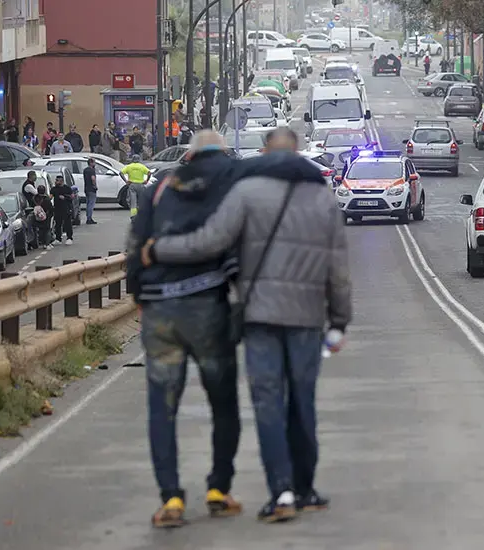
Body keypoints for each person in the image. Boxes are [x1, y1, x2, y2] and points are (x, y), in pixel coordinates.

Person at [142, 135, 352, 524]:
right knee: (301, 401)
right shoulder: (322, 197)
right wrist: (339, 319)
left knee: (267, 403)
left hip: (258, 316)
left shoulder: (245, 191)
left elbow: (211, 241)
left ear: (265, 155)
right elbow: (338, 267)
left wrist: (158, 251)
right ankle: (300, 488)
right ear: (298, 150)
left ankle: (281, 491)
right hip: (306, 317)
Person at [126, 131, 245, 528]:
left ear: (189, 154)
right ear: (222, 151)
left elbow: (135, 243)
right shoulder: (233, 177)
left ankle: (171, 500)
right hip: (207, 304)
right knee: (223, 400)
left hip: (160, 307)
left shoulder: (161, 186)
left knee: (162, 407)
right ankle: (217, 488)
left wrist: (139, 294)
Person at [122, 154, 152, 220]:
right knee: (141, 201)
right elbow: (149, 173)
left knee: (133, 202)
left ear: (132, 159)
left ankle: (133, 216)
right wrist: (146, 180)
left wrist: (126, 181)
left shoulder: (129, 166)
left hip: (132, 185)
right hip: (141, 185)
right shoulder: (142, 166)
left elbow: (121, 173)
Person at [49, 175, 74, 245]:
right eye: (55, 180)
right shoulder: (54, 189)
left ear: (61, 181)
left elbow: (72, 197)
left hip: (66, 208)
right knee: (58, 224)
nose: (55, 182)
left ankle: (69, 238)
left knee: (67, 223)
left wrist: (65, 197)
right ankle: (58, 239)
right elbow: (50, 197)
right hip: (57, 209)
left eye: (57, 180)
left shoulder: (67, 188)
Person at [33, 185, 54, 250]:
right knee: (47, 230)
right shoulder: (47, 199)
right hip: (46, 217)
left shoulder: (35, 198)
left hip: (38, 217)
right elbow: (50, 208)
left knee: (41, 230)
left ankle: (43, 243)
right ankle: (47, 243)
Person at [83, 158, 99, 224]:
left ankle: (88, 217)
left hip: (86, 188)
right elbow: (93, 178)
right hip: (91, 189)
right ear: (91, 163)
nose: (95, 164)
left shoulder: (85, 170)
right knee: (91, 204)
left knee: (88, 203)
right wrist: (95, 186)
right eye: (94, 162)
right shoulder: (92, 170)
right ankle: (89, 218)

---

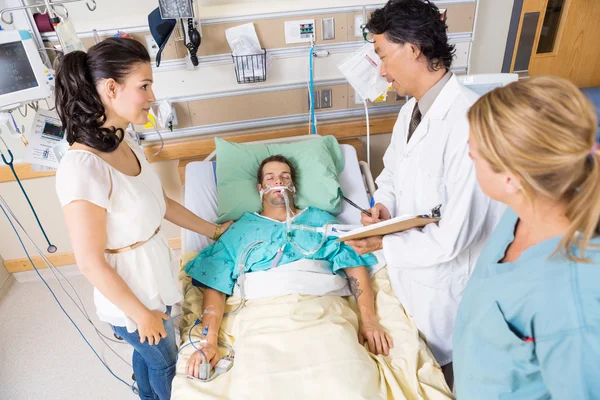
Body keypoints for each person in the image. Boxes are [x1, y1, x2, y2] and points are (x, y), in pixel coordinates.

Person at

TASK TO CARRY OUT
Look above for every line with the word "knee" and copy it.

RESPONSE AREA
right knee: (301, 401)
left knee: (267, 403)
right knee: (223, 400)
left knee: (162, 407)
right knee: (141, 201)
left knee: (133, 202)
right knee: (58, 224)
left knee: (67, 223)
right knee: (47, 230)
left knee: (41, 230)
right knee: (91, 204)
left knee: (88, 203)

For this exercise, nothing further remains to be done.